> Selected extract
++++++++++
Using Intel Optane DC persistent memory mode, larger datasets needed for gradient boosting models could be placed in memory, with little or no performance degradation, at reduced costs. The performance gain was up to 18%.
Faster AI Inference with Intel® AVX-512 VNNI
Neural networks require several matrix manipulations, which may be realized using MAC instructions. In the previous generation of Intel Xeon Scalable processors, multiplying two 8-bit (INT8) values and accumulating the result to 32 bits required three instructions. In the latest generation of Intel Xeon Scalable processors, this is done in one instruction. This instruction count reduction represents a performance gain, which is accomplished by having simultaneous execution of the MAC instructions on both port 0 and 5 of the execution pipeline (Figure 5).
Currently, Intel® compilers support VNNI instructions through intrinsics and inline assembly only. For users intending to leverage VNNI capabilities without using intrinsics or assembly, Intel® Math Kernel Library for Deep Neural Networks (Intel® MKL-DNN) and BigDL are the recommended alternatives.
++++++++++
> Extracted records
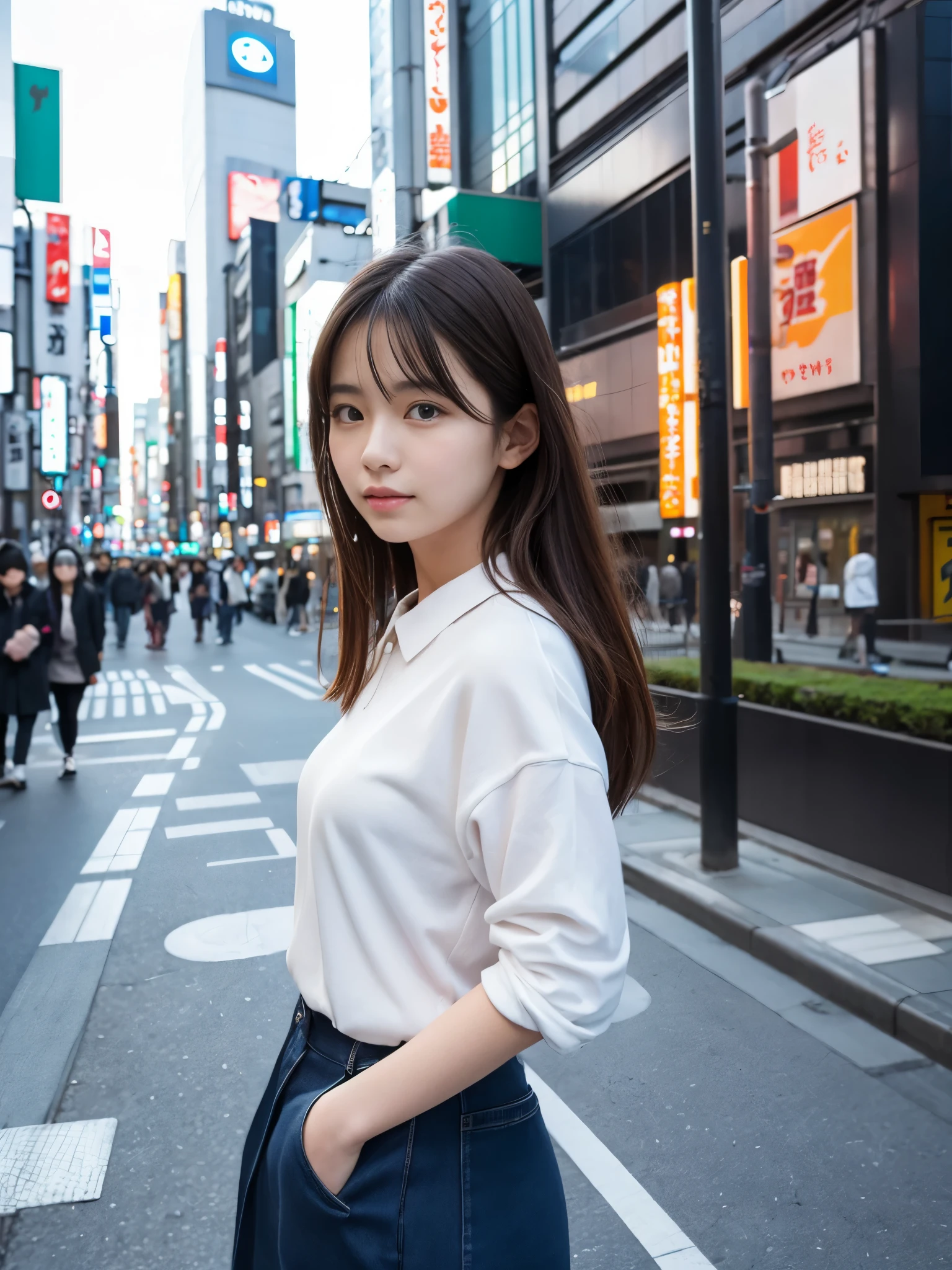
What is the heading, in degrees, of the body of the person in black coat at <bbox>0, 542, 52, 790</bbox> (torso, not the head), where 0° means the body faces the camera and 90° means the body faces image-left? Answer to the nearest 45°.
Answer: approximately 0°

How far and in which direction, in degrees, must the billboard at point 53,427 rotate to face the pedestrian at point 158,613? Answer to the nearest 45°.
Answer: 0° — it already faces them

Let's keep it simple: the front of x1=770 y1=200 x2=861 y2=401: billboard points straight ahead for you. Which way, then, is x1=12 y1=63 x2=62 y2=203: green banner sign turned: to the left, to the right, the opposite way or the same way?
to the left

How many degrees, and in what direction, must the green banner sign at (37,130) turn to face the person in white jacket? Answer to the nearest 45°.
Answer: approximately 45° to its left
++++++++++
> What to work on
A. From the Intel performance article, output the passage from "Currently, Intel® compilers" up to and including "the recommended alternatives.", word for word.
B. List every product or technology in the Intel performance article whose name begins with "Intel".
C. Write the next part of the Intel performance article, picking up after its final sentence.

> Response list
A.
Currently, Intel® compilers support VNNI instructions through intrinsics and inline assembly only. For users intending to leverage VNNI capabilities without using intrinsics or assembly, Intel® Math Kernel Library for Deep Neural Networks (Intel® MKL-DNN) and BigDL are the recommended alternatives.

B.
Intel Optane DC persistent memory
Intel AVX-512 VNNI
Intel Xeon Scalable processors
Intel compilers
Intel Math Kernel Library for Deep Neural Networks (Intel MKL-DNN)

C.
Intel MKL-DNN is a collection of highly optimized DL primitives for traditional HPC environments, while BigDL (powered by Intel MKL-DNN) provides similar optimized DL capabilities for big data users in Apache Spark*.
Caffe* 1.1.3 optimized with Intel MKL-DNN gives 14x better inference throughput on a dual-socket Intel® Xeon® Platinum 8280 processor and 30x better inference throughput on a dual-socket Intel Xeon Platinum 9282 processor, in comparison to the previous-generation Intel Xeon Scalable processors.
A similar study with Intel Xeon Platinum 9282 processor for Caffe ResNet-50* demonstrated better inference throughput than NVIDIA* GPUs (Figure 6). Other popular frameworks like Chainer*, DeepBench*, PaddlePaddle*, and PyTorch* also use Intel MKL-DNN for better performance.
HPC Application Performance on Intel Xeon Scalable Processors
The increased core count and higher bandwidth available on Intel Xeon Scalable 8200 and 9200 processors provide substantial gain for HPC applications. Performance gains are shown for industry standard benchmarks in Figure 7, and for real-world applications in Figure 8.
LAMMPS* and GROMACS* benefit from AVX-512, higher core count, and hyperthreading. The higher available bandwidth on Intel Xeon Scalable processors shows a positive gain for memory bandwidth-bound codes like OpenFOAM*, WRF*, and NEMO*
Improving HPC, AI, and Analytics Application Performance
New hardware features in the latest Intel Xeon Scalable processors enable developers to improve performance for a wide variety of HPC, AI, and analytics applications. Intel continues to innovate in processor technologies. The upcoming Cooper Lake architecture will introduce bfloat 16 for enhanced AI training support. Also, Intel recently released 10th-generation Intel® Core™ processors on 10nm, delivering better performance and density improvements.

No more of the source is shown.